Is Consent to a Battery a Defense?

Sometimes, the victims of crimes of domestic violence claim that they consented to the battery, even when it causes them harm. As a matter of policy, the law has evolved to recognize the public’s strong and overriding interest in prohibiting and preventing acts of domestic violence.

“[T]he offense in question involve[s] a breach of the public peace as well as an invasion of the victim’s physical security, the victim’s consent would not be recognized as a defense.” W. E. Shipley, Consent as Defense to Charge of Criminal Assault and Battery, 58 A.L.R. 3d 662 § 2(a) (1974).

In Florida Statute Section 741.2901(2), the Florida legislature expressed its legislative intent that “domestic violence be treated as a criminal act rather than a private matter.”

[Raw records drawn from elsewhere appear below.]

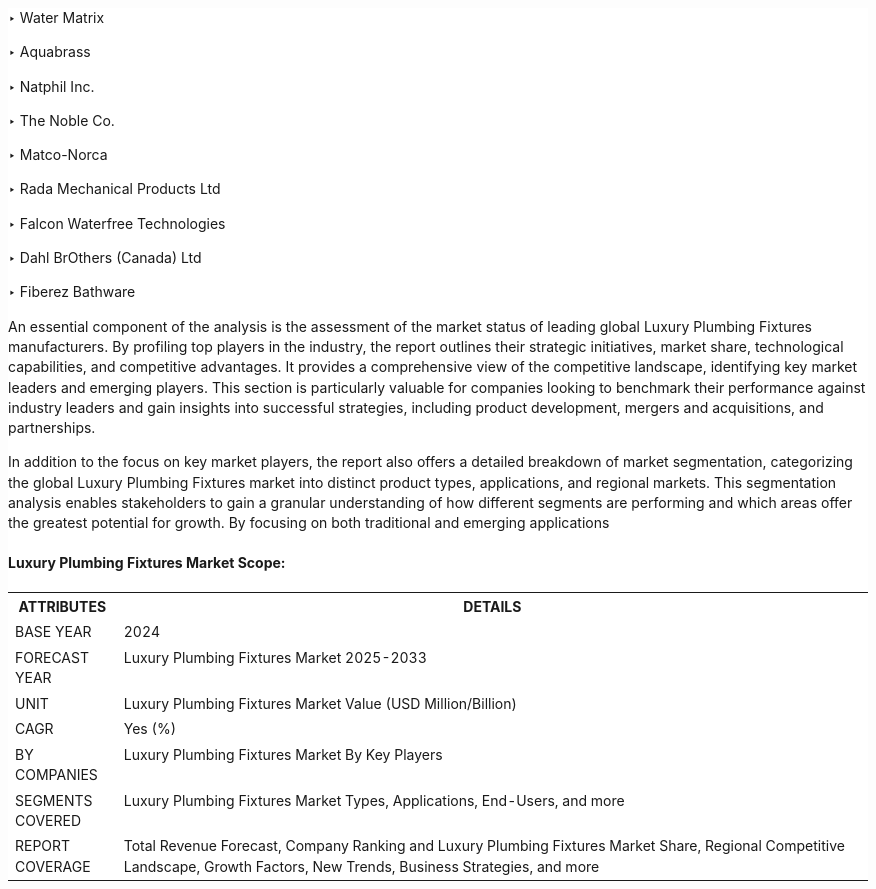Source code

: ‣ Water Matrix

‣ Aquabrass

‣ Natphil Inc.

‣ The Noble Co.

‣ Matco-Norca

‣ Rada Mechanical Products Ltd

‣ Falcon Waterfree Technologies

‣ Dahl BrOthers (Canada) Ltd

‣ Fiberez Bathware

An essential component of the analysis is the assessment of the market status of leading global Luxury Plumbing Fixtures manufacturers. By profiling top players in the industry, the report outlines their strategic initiatives, market share, technological capabilities, and competitive advantages. It provides a comprehensive view of the competitive landscape, identifying key market leaders and emerging players. This section is particularly valuable for companies looking to benchmark their performance against industry leaders and gain insights into successful strategies, including product development, mergers and acquisitions, and partnerships.

In addition to the focus on key market players, the report also offers a detailed breakdown of market segmentation, categorizing the global Luxury Plumbing Fixtures market into distinct product types, applications, and regional markets. This segmentation analysis enables stakeholders to gain a granular understanding of how different segments are performing and which areas offer the greatest potential for growth. By focusing on both traditional and emerging applications

<h4>Luxury Plumbing Fixtures Market Scope:</h4>
<table>
<tr>
<th>ATTRIBUTES</th>
<th>DETAILS</th>
</tr>
<tr>
<td>BASE YEAR</td>
<td>2024</td>
</tr>
<tr>
<td>FORECAST YEAR</td>
<td>Luxury Plumbing Fixtures Market 2025-2033</td>
</tr>
<tr>
<td>UNIT</td>
<td>Luxury Plumbing Fixtures Market Value (USD Million/Billion)</td>
<tr>
<td>CAGR</td>
<td>Yes (%)</td>
</tr>
</tr>
<tr>
<td>BY COMPANIES</td>
<td>Luxury Plumbing Fixtures Market By Key Players</td>
</tr>
<tr>
<td>SEGMENTS COVERED</td>
<td>Luxury Plumbing Fixtures Market Types, Applications, End-Users, and more</td>
</tr>
<tr>
<td>REPORT COVERAGE</td>
<td>Total Revenue Forecast, Company Ranking and Luxury Plumbing Fixtures Market Share, Regional Competitive Landscape, Growth Factors, New Trends, Business Strategies, and more</td>
</tr>
<tr>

As a matter of law, the courts have held that an alleged victim cannot typically freely, knowingly, and voluntarily consent to assault and battery, except in cases of rape. For example, in State v. Conley, 799 So. 2d 400 (Fla. 4th DCA 2001), the court found that consent is not a defense to the criminal charge of battery causing harm.

Under Florida Statute Section 784.03, battery may be committed in one of two ways:

  • actually and intentionally touching another person without the consent of that person under § 784.03(1)(a)1; or
  • intentionally causing harm to another person under § 784.03(1)(a)2.

The second way of committing a battery does not mention “consent.” Therefore, the courts have found that consent is not typically a defense to battery as defined under that subsection.

In Lyons v. State, 437 So. 2d 711, 712 (Fla. lst DCA 1983), the defendant alleged the trial judge erred in excluding all defense evidence that the victim had consented to the aggravated battery. The court considered whether consent was a valid defense to criminal prosecution of aggravated battery and whether the excluded testimony was relevant to consent. The court first noted it found no cases in Florida directly on this issue, although “[t]he general view is that consent is not a defense to a criminal prosecution for ” Id. The court also noted the following policy consideration: “Whether or not the victims of crimes have so little regard for their own safety as to request injury, the public has a stronger and overriding interest in prohibiting and preventing such acts as this.” State v. Fransua, 85 N.M. 173, 510 P.2d 106 (1973). Ultimately, the court found that consent is not a valid defense to criminal aggravated battery and the exclusion of testimony relating to consent was proper.